Brynn shook her head. “Much, much older than him. Jack was only one of his more recent disguises. There have been so many others. And now he’s the Blackout Beast.”
“I’ve dreamed of the Beast,” Maggie said. Brynn. It’s so strange to see Brynn. Does this mean I’m dying?
She knew, with the certainty of dreams, that somewhere in the labyrinth lurked the Beast, biding its time, waiting to come for her. She could hear it as it pawed the ground, snorting.
Then in the dream, or hallucination, or whatever it was—it charged. She couldn’t see it clearly in the dimness, couldn’t see if it was a boar, or an ox, or some kind of prehistoric mammoth. But it was gigantic, with scarlet eyes in a goat’s face, flaring nostrils, and sweating flanks. The body of a man and the legs of a bull. A Minotaur. The Beast.
As it charged her, Maggie rolled away at the last moment. It galloped past, red eyes smoldering. Hidden once again in shadows, it threw back its head and howled.
Maggie struggled to her feet and waited, knowing the Beast was biding its time.
Are you the hunter or the hunted? Maggie heard Brynn call. As time expanded and contracted, Maggie felt hundreds of years come and go in a few breaths.
In the shadows, she could hear it snorting and growling, cloven hooves pawing at the ground.
Once again, it charged her. Maggie waited until the last possible moment, then somersaulted to one side—but not before grabbing and ripping out a knife from the Beast’s hide. It felt cold in her hand. Solid. Heavy.
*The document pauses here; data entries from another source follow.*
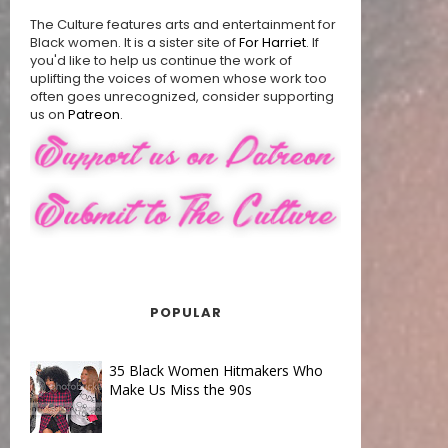
The Culture features arts and entertainment for
Black women. It is a sister site of
For Harriet
. If
you'd like to help us continue the work of
uplifting the voices of women whose work too
often goes unrecognized, consider supporting
us on
Patreon
.
POPULAR
35 Black Women Hitmakers Who
Make Us Miss the 90s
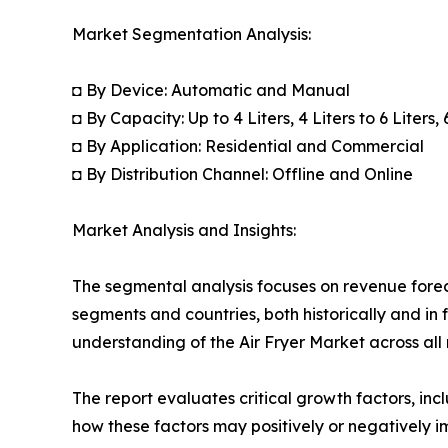
Market Segmentation Analysis:
◘ By Device: Automatic and Manual
◘ By Capacity: Up to 4 Liters, 4 Liters to 6 Liters,
◘ By Application: Residential and Commercial
◘ By Distribution Channel: Offline and Online
Market Analysis and Insights:
The segmental analysis focuses on revenue forec
segments and countries, both historically and in 
understanding of the Air Fryer Market across all 
The report evaluates critical growth factors, incl
how these factors may positively or negatively 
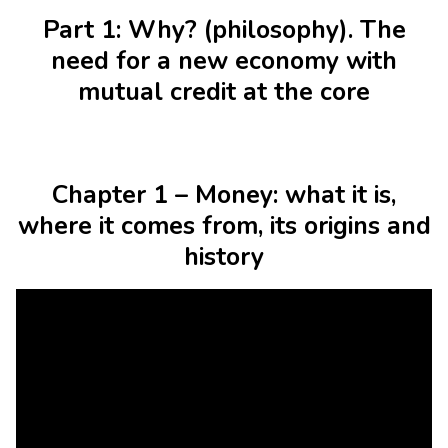
Part 1: Why? (philosophy). The
need for a new economy with
mutual credit at the core
Chapter 1 – Money: what it is,
where it comes from, its origins and
history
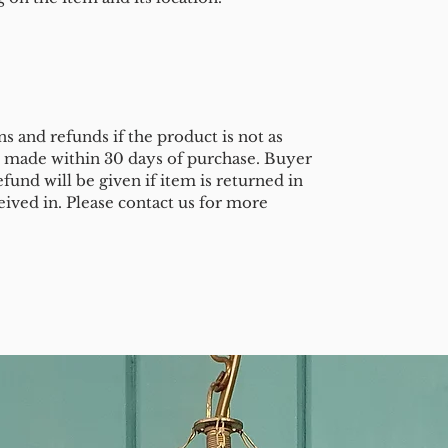
s and refunds if the product is not as
e made within 30 days of purchase. Buyer
efund will be given if item is returned in
eived in. Please contact us for more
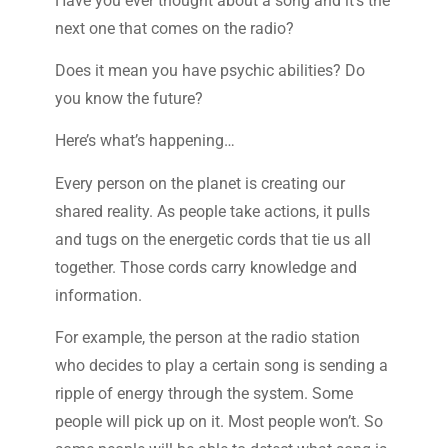
Have you ever thought about a song and it’s the
next one that comes on the radio?
Does it mean you have psychic abilities? Do
you know the future?
Here’s what’s happening…
Every person on the planet is creating our
shared reality. As people take actions, it pulls
and tugs on the energetic cords that tie us all
together. Those cords carry knowledge and
information.
For example, the person at the radio station
who decides to play a certain song is sending a
ripple of energy through the system. Some
people will pick up on it. Most people won’t. So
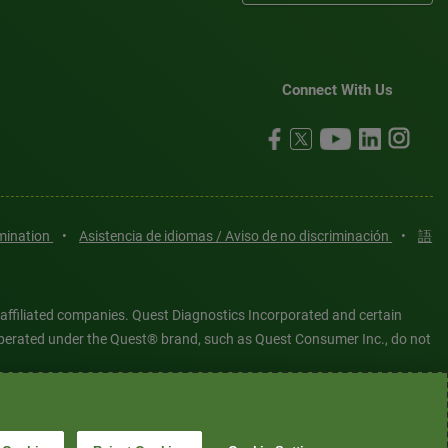
Connect With Us
imination
•
Asistencia de idiomas / Aviso de no discriminación
•
語
 affiliated companies. Quest Diagnostics Incorporated and certain
es operated under the Quest® brand, such as Quest Consumer Inc., do not
tered or unregistered trademarks are the property of Quest
6 Quest Diagnostics Incorporated. All rights reserved. Image content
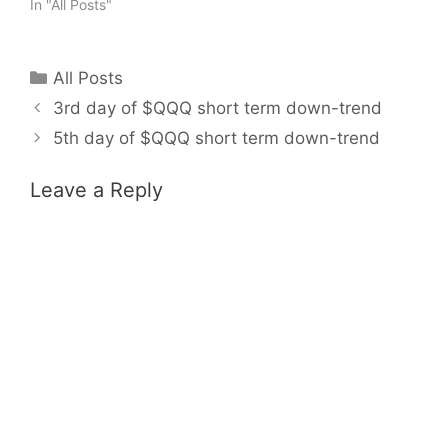
In "All Posts"
Categories
All Posts
3rd day of $QQQ short term down-trend
5th day of $QQQ short term down-trend
Leave a Reply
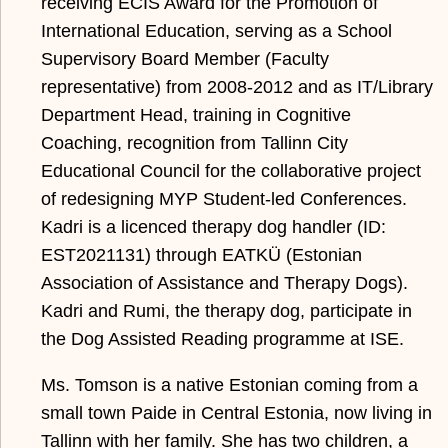
receiving ECIS Award for the Promotion of
International Education, serving as a School
Supervisory Board Member (Faculty
representative) from 2008-2012 and as IT/Library
Department Head, training in Cognitive
Coaching, recognition from Tallinn City
Educational Council for the collaborative project
of redesigning MYP Student-led Conferences.
Kadri is a licenced therapy dog handler (ID:
EST2021131) through EATKÜ (Estonian
Association of Assistance and Therapy Dogs).
Kadri and Rumi, the therapy dog, participate in
the Dog Assisted Reading programme at ISE.
Ms. Tomson is a native Estonian coming from a
small town Paide in Central Estonia, now living in
Tallinn with her family. She has two children, a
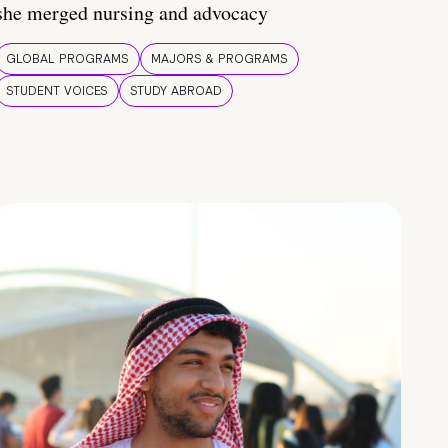
she merged nursing and advocacy
GLOBAL PROGRAMS
MAJORS & PROGRAMS
STUDENT VOICES
STUDY ABROAD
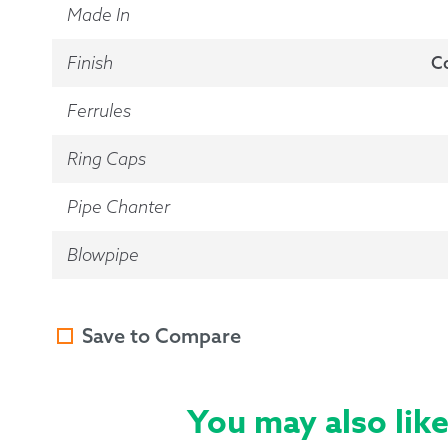
Made In
Finish
C
Ferrules
Ring Caps
Pipe Chanter
Blowpipe
Save to Compare
You may also lik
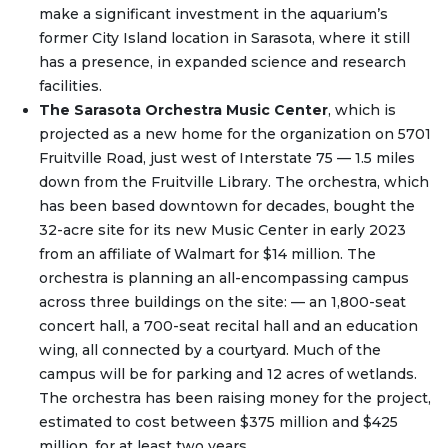
make a significant investment in the aquarium’s
former City Island location in Sarasota, where it still
has a presence, in expanded science and research
facilities.
The Sarasota Orchestra Music Center
, which is
projected as a new home for the organization on 5701
Fruitville Road, just west of Interstate 75 — 1.5 miles
down from the Fruitville Library. The orchestra, which
has been based downtown for decades, bought the
32-acre site for its new Music Center in early 2023
from an affiliate of Walmart for $14 million. The
orchestra is planning an all-encompassing campus
across three buildings on the site: — an 1,800-seat
concert hall, a 700-seat recital hall and an education
wing, all connected by a courtyard. Much of the
campus will be for parking and 12 acres of wetlands.
The orchestra has been raising money for the project,
estimated to cost between $375 million and $425
million, for at least two years.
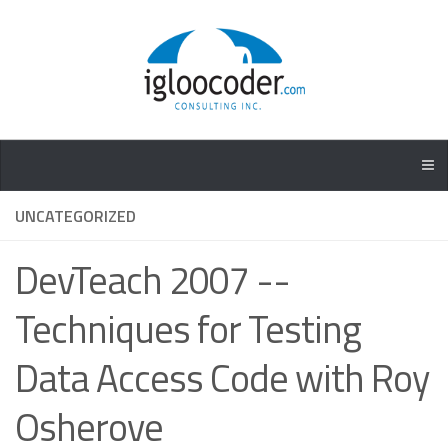
UNCATEGORIZED
DevTeach 2007 --
Techniques for Testing
Data Access Code with Roy
Osherove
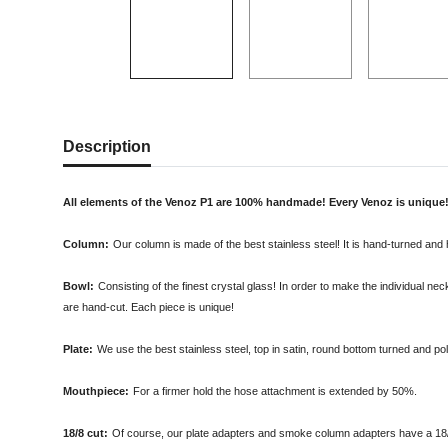
Description
All elements of the Venoz P1 are 100% handmade! Every Venoz is unique
Column:
Our column is made of the best stainless steel! It is hand-turned and h
Bowl:
Consisting of the finest crystal glass! In order to make the individual n
are hand-cut. Each piece is unique!
Plate:
We use the best stainless steel, top in satin, round bottom turned and poli
Mouthpiece:
For a firmer hold the hose attachment is extended by 50%.
18/8 cut:
Of course, our plate adapters and smoke column adapters have a 18/8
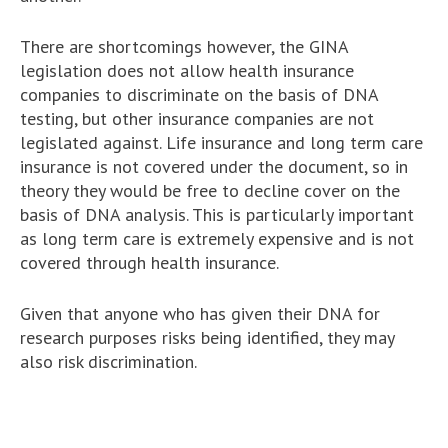
There are shortcomings however, the GINA
legislation does not allow health insurance
companies to discriminate on the basis of DNA
testing, but other insurance companies are not
legislated against. Life insurance and long term care
insurance is not covered under the document, so in
theory they would be free to decline cover on the
basis of DNA analysis. This is particularly important
as long term care is extremely expensive and is not
covered through health insurance.
Given that anyone who has given their DNA for
research purposes risks being identified, they may
also risk discrimination.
The Beast turned and bellowed, its goat eyes shining with pure hatred. Blood trickled from its side.
Maggie had the prickly déjà vu feeling of taking part in an age-old dance. She stood, stance wide.
With a deep bellow, the Beast charged once more.
She felt cold to the bone. She lifted the knife she’d pulled, then realized it was a gun.
The kaleidoscope turned once again, and Nicholas Reitter stood in front of her, on the blood-spattered carpet of the library, a long stiletto in hand. He looked up at her, eyes glazed with hatred. She stared as his face changed from naked anger to a contemptuous smile.